■ **What to work on**
Filter the entries for lines with the word "Üyelik".

Source records:

§ §

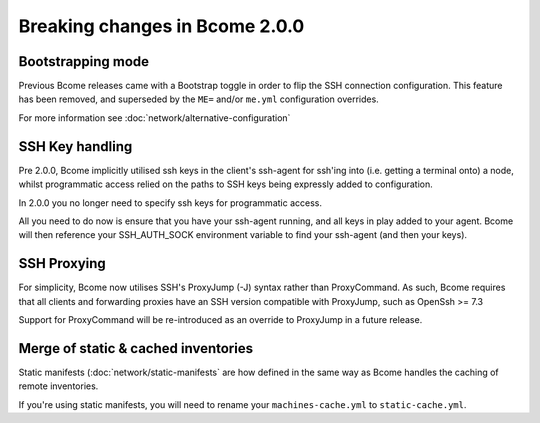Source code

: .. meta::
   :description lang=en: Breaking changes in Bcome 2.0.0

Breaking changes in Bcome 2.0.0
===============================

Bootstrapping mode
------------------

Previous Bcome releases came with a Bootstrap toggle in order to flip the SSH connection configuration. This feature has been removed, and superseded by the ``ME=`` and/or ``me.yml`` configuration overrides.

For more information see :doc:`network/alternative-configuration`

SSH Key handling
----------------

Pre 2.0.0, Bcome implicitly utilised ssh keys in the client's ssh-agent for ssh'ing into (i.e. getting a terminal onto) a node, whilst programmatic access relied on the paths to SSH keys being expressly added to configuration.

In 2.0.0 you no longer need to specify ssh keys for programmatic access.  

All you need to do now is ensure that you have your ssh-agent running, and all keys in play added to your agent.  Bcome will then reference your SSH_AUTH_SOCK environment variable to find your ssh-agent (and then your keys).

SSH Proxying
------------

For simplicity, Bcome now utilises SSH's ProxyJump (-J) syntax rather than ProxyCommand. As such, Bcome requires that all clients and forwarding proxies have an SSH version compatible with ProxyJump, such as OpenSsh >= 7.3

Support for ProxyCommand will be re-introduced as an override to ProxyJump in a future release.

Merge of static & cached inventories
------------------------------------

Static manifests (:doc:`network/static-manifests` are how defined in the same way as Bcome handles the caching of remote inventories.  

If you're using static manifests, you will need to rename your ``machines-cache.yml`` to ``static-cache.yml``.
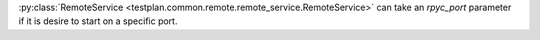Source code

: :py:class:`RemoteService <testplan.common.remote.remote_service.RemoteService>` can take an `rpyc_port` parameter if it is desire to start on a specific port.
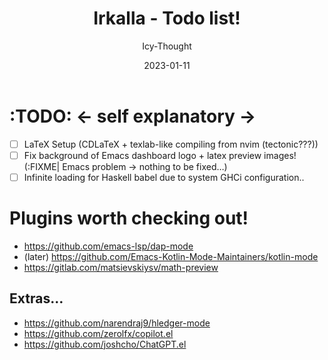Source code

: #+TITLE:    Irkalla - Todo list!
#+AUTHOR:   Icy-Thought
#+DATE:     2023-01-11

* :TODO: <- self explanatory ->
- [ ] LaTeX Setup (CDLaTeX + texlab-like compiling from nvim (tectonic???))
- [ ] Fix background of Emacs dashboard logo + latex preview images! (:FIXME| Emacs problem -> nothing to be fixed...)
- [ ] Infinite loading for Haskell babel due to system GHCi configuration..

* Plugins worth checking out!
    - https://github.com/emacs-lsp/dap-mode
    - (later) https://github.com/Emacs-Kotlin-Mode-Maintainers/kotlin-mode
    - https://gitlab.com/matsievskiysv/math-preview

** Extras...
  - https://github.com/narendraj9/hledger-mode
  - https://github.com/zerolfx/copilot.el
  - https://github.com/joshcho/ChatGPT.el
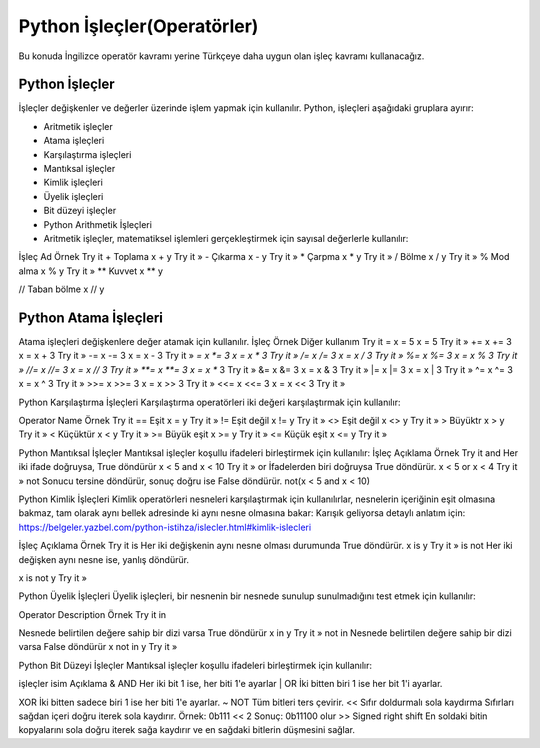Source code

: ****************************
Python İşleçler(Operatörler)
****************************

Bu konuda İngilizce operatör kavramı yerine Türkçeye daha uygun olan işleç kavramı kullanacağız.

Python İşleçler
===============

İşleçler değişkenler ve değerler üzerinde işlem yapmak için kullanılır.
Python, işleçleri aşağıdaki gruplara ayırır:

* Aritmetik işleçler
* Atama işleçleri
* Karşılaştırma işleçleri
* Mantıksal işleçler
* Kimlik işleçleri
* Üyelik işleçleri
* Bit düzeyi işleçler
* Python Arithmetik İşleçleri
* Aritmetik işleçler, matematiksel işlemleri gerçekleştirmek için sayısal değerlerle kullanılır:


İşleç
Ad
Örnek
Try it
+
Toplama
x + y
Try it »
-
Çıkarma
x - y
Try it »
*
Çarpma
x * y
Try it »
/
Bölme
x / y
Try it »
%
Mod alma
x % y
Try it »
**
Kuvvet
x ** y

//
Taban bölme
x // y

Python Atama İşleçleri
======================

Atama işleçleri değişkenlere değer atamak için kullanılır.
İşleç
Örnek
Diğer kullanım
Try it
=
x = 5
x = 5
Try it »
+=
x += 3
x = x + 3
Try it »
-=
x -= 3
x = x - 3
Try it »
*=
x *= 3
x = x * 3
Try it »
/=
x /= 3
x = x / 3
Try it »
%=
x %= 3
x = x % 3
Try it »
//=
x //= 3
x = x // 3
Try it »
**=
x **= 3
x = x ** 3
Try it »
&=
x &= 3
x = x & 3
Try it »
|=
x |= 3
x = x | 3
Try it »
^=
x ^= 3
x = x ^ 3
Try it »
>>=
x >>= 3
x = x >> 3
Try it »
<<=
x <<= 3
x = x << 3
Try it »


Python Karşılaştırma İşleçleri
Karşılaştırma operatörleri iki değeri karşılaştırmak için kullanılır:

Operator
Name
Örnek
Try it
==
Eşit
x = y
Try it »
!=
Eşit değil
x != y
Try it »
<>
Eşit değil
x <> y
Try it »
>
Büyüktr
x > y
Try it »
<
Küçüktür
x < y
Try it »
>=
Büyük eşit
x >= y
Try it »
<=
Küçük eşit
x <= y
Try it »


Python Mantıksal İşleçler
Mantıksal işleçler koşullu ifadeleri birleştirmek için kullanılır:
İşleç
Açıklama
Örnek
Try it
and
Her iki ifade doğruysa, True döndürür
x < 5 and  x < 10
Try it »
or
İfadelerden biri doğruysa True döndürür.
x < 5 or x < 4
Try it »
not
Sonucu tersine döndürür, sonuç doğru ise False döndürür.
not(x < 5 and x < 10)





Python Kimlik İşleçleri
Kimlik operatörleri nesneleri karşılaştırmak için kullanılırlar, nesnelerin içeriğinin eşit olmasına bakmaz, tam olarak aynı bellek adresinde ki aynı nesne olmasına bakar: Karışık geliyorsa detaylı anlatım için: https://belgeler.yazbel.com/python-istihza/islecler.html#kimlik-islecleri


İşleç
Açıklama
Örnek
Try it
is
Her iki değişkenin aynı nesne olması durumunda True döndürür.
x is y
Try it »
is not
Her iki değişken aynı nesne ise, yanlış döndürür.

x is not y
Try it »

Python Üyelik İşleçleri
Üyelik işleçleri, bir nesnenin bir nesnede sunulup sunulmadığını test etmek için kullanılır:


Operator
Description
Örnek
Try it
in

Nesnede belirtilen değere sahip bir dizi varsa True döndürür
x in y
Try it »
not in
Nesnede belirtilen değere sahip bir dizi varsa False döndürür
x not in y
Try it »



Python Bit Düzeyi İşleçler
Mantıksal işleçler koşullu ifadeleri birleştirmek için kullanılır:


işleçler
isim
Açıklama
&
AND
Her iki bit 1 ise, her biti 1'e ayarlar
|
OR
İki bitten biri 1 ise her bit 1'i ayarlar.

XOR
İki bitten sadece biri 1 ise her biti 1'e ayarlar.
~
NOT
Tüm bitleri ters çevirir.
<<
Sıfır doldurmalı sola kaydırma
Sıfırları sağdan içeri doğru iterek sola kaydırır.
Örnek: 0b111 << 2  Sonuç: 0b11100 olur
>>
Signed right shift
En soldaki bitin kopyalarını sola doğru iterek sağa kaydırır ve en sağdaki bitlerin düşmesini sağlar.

§ §

■ **Reply**
* Üyelik işleçleri
Python Üyelik İşleçleri
Üyelik işleçleri, bir nesnenin bir nesnede sunulup sunulmadığını test etmek için kullanılır:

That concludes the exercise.